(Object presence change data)
***
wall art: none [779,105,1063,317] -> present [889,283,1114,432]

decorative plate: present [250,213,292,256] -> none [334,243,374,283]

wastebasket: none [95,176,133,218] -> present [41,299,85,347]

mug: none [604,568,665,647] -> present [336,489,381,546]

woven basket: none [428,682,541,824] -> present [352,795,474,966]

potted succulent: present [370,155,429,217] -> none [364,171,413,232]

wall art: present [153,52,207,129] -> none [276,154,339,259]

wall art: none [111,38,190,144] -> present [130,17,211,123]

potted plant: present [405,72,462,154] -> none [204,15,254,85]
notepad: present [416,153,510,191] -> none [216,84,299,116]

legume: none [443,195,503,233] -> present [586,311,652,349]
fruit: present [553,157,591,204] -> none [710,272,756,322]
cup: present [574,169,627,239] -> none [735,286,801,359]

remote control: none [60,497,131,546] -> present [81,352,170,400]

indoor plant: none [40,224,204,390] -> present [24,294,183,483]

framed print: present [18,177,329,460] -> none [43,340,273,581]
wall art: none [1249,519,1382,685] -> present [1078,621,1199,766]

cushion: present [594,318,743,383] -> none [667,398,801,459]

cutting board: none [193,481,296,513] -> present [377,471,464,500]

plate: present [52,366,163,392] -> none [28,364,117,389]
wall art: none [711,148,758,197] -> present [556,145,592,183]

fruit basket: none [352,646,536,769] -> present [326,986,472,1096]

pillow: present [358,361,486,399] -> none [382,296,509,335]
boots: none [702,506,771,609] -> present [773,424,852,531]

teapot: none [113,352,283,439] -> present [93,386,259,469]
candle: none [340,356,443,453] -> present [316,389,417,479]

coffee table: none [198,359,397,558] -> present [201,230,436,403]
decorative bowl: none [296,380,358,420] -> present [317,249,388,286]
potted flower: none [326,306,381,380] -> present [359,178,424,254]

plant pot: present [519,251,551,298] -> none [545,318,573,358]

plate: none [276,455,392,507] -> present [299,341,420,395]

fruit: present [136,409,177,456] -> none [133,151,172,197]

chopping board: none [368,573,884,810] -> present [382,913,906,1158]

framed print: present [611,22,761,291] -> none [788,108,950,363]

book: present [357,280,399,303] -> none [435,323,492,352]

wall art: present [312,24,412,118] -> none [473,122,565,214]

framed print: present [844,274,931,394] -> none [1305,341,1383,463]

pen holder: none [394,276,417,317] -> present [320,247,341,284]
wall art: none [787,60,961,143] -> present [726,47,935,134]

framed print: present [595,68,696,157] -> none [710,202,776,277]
***
EXERCISE DIRECTIONS>
All lines of the data are to be repeated exactly as they stand.

RESPONSE BOX>
wall art: none [779,105,1063,317] -> present [889,283,1114,432]

decorative plate: present [250,213,292,256] -> none [334,243,374,283]

wastebasket: none [95,176,133,218] -> present [41,299,85,347]

mug: none [604,568,665,647] -> present [336,489,381,546]

woven basket: none [428,682,541,824] -> present [352,795,474,966]

potted succulent: present [370,155,429,217] -> none [364,171,413,232]

wall art: present [153,52,207,129] -> none [276,154,339,259]

wall art: none [111,38,190,144] -> present [130,17,211,123]

potted plant: present [405,72,462,154] -> none [204,15,254,85]
notepad: present [416,153,510,191] -> none [216,84,299,116]

legume: none [443,195,503,233] -> present [586,311,652,349]
fruit: present [553,157,591,204] -> none [710,272,756,322]
cup: present [574,169,627,239] -> none [735,286,801,359]

remote control: none [60,497,131,546] -> present [81,352,170,400]

indoor plant: none [40,224,204,390] -> present [24,294,183,483]

framed print: present [18,177,329,460] -> none [43,340,273,581]
wall art: none [1249,519,1382,685] -> present [1078,621,1199,766]

cushion: present [594,318,743,383] -> none [667,398,801,459]

cutting board: none [193,481,296,513] -> present [377,471,464,500]

plate: present [52,366,163,392] -> none [28,364,117,389]
wall art: none [711,148,758,197] -> present [556,145,592,183]

fruit basket: none [352,646,536,769] -> present [326,986,472,1096]

pillow: present [358,361,486,399] -> none [382,296,509,335]
boots: none [702,506,771,609] -> present [773,424,852,531]

teapot: none [113,352,283,439] -> present [93,386,259,469]
candle: none [340,356,443,453] -> present [316,389,417,479]

coffee table: none [198,359,397,558] -> present [201,230,436,403]
decorative bowl: none [296,380,358,420] -> present [317,249,388,286]
potted flower: none [326,306,381,380] -> present [359,178,424,254]

plant pot: present [519,251,551,298] -> none [545,318,573,358]

plate: none [276,455,392,507] -> present [299,341,420,395]

fruit: present [136,409,177,456] -> none [133,151,172,197]

chopping board: none [368,573,884,810] -> present [382,913,906,1158]

framed print: present [611,22,761,291] -> none [788,108,950,363]

book: present [357,280,399,303] -> none [435,323,492,352]

wall art: present [312,24,412,118] -> none [473,122,565,214]

framed print: present [844,274,931,394] -> none [1305,341,1383,463]

pen holder: none [394,276,417,317] -> present [320,247,341,284]
wall art: none [787,60,961,143] -> present [726,47,935,134]

framed print: present [595,68,696,157] -> none [710,202,776,277]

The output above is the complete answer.